Monday 4:30 pm – 7:10 pm, Innovation Hall, Room 129

Office Hours:

Monday 2 pm – 3 pm or by appointment

Contact Information:

Office: ENGR 5322
Email: (firstname)l (at) gmu (dot) edu

Graduate Teaching Assistant (GTA):

GTA: TBD
Office hour: TBD

Recommended Textbooks:

Stephen Boyd and Lieven Vandenberghe. Convex Optimization. Cambridge University Press, 2004.
Jean‑Baptiste Hiriart‑Urruty and Claude Lemaréchal. Fundamentals of Convex Analysis. Springer, 2021.
Leon Bottou, Frank Curtis and Jorge Nocedal. “Optimization Methods for Large‑Scale Machine Learning.” SIAM Review, 2018.

Course Overview

Optimization plays a central role in modern machine learning, serving as the engine that enables models to learn from data. This course studies optimization as the foundation of machine learning, beginning with the basics of convex and stochastic optimization and then moving to the training of large-scale neural networks and foundation models.

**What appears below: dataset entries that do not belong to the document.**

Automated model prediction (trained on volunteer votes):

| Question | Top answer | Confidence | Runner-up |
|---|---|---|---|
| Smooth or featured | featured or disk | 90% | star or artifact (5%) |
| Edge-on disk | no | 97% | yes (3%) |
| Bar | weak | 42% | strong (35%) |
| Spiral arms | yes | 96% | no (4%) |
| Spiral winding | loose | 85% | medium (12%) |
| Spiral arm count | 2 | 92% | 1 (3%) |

We develop both classical theory and recent insights into training dynamics, scaling behavior, and optimization in overparameterized models.

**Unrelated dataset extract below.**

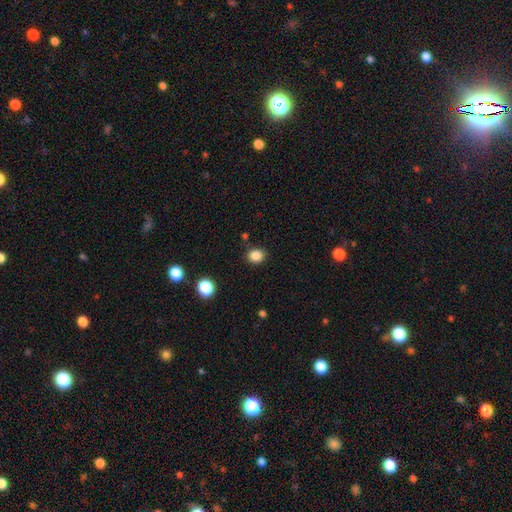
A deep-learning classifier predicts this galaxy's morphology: This appears to be a smooth galaxy with no disk features (85%) that is round (68%). Merging: none (83%).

The course is intended for students who want to pursue research or advanced practice in machine learning, particularly those interested in optimization theory, large-scale model training, and the design of efficient and reliable learning algorithms.

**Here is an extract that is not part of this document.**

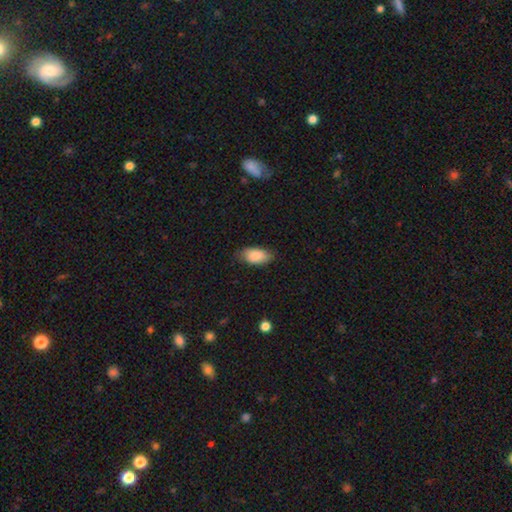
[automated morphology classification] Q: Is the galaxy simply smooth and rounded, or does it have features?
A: smooth — 87%.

Prerequisites: Students should have a solid background in linear algebra, probability, and calculus. Prior exposure to machine learning and basic optimization (e.g., gradient descent) is expected. Familiarity with Python and PyTorch is recommended for assignments and projects.

Tentative Schedule

Foundations of Optimization
Aug 24 (week 1): Introduction, Course Overview: Optimization for Modern Machine Learning
Aug 31 (week 2): Basic Concepts in Machine Learning and Optimization
Sep 7: Labor Day, No Class
Sep 14 (week 3): Gradient Descent, Nesterov’s Accelerated Gradient Descent
Sep 21 (week 4): Lower Bounds and Complexity of First-Order Methods
Sep 28 (week 5): Proximal Methods and Composite Optimization
Stochastic and First-Order Methods
Oct 5 (week 6): Mirror Descent, Stochastic Gradient Descent (SGD)
Oct 12: Fall Break, No Class
Oct 19 (week 7): Beyond SGD: Adaptive Gradient Methods, Variance Reduction
Nonconvex and Minimax Optimization
Oct 26 (week 8): Large-Scale Training Dynamics: Instability and Large Stepsizes
Nov 2 (week 9): Nonconvex Optimization: Stationary Points and Escaping Saddle Points
Nov 9 (week 10): Minimax Optimization and Applications: Generative Adversarial Networks and Robust Learning
Optimization for Large-Scale Neural Networks
Nov 16 (week 11): Deep Network Optimization: Transformers and Non-Euclidean Geometry-Aware Methods
Nov 23 (week 12): Tensor Programs and Scaling Laws for Neural Networks
Nov 30 (week 13): Final Project Presentation
Dec 7 (week 14): Final Project Presentation

Grading

Project proposal/presentation: 10%
Project report: 20%
Homework: 50% (5 assignments in total)
Scribe notes: 20% (each student signs up to scribe 1–2 lectures)

Honor Code

Please see the Office for Academic Integrity (https://oai.gmu.edu/) for a full description of the code and the honor committee process, and the Honor Code Policies of the Department of Computer Science (https://cs.gmu.edu/resources/honor-code/) regarding the course project. GMU is an Honor Code university. The principle of academic integrity is taken seriously and violations are treated gravely. If you rely on someone else's work in an aspect of the course project, you should give full credit in the proper, accepted form. Another aspect of academic integrity is the free play of ideas. Vigorous discussion and debate are encouraged in this course, with the firm expectation that all aspects of the class will be conducted with civility and respect for differing ideas, perspectives, and traditions. When in doubt (of any kind) please ask for guidance and clarification.